The couple sat at the head table with their parents. Both were the last of their siblings to get married and so they held a special recognition ceremony for their mothers, placing a crown of flowers on each of their heads.
“It was a 100-degree day and the air conditioner was not working, so there was a lot of sweating,” Warren remembers with a laugh.
The two honeymooned for a week on Paradise Island in the Bahamas, then settled into Salem Harbor Apartments in Bensalem.
An early challenge
In 1975, when Millie was pregnant with their oldest child, Jordan, Warren realized something was wrong. Doctors found he had a stomach mass the size of a grapefruit, and an experienced surgeon suspected it was cancerous. “Thank God, it wasn’t,” Millie said. But the surgery had a long recovery and ended Warren’s basketball career.
“We just kept thinking about the little baby that was on the way,” Warren said. “We didn’t know if it was a boy or a girl, but we would sit with our dog, Oscar, and talk together about names and focus on the future.”
“Warren is a glass half-full person, while I tend to look on the downside at first,” Millie said. “It takes me awhile to get positive, and he helps me get there. It’s one of the things I love about him.”

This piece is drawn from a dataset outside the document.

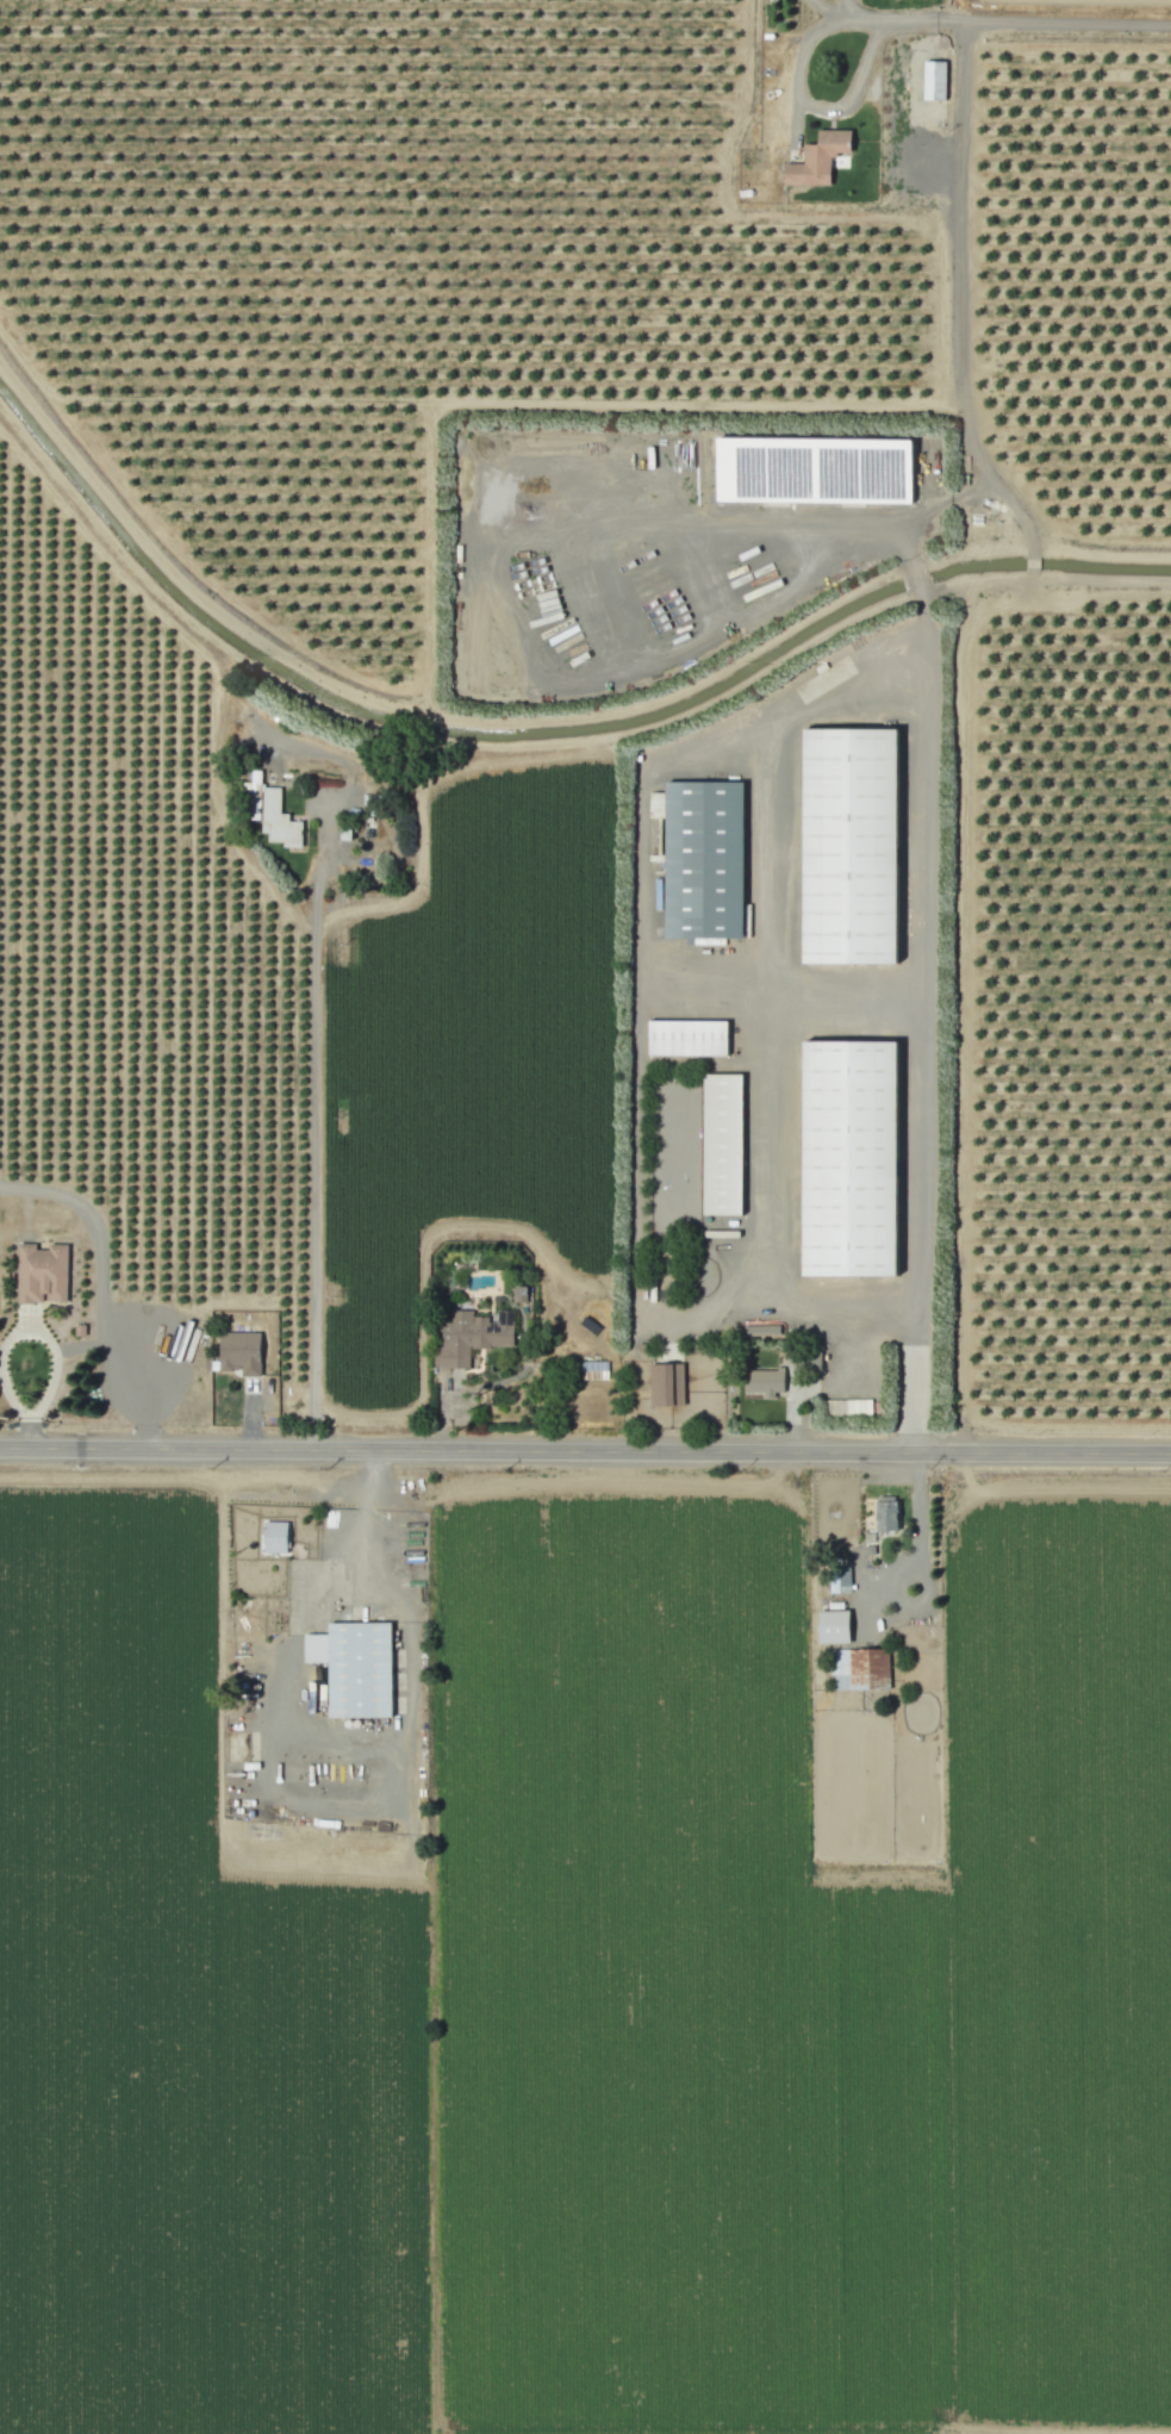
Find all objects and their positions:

Warren made a full recovery, and the couple later welcomed a second son, Marc, and a daughter, Elizabeth.
Careers and adventures
Warren built a career as a sports performance coach, working with more than 600 clients from teens to elite professional athletes. In 2012, he wrote a book, They’re Not Boys: Safely Training the Adolescent Female Athlete.
When the children were young, Millie was home with them while Warren worked, just as she wished. Saturdays were when Warren got to focus on the kids. “You’re at home all week – spend some time having fun,” he would tell Millie.
When the children became more independent, Millie launched a career in administration, becoming the assistant to the library director at what is now Arcadia University.
In 2003, Warren’s career took the family west, and they settled near Thousand Oaks, Calif. Millie became the administrative assistant to the athletic director at California Lutheran University.
The couple moved back to Pennsylvania in December 2019. They live in Willow Grove. She is administrative assistant to the principal at Keith Valley Middle School in the Hatboro-Horsham School District. He is semiretired, but continues to write and blog about sports performance rooted in evidence-based research.
Summer celebrations
The couple love spending as much time as possible with their family, which has grown.
Jordan lives in D.C. with his husband, Adam, and their dog, Bean. Marc and his wife, Shayna, live in San Diego with their three children, Ethan, 14, Bella, 12, and Haley, 10. Elizabeth lives locally so the couple enjoys seeing her and her dogs, Moses and Mabel, every week.
In June, Warren and Millie will celebrate their 50th wedding anniversary. The entire family will be in town, and will meet with a photographer. “All that Millie has ever wanted is a family portrait, and that will happen while everyone’s in town,” Warren said.
There’s a lot to celebrate, the couple agrees: kids and grandkids they are proud of, and grand dogs, too. Warren will toast Millie’s heart of gold and the contentment she’s brought to their life together. Millie still loves the way he hugs her.
“When Millie and I were first engaged, I said, ‘Wouldn’t it be amazing if we made it to 50 years?’ ” Warren said. “That seems like yesterday, but now here we are.”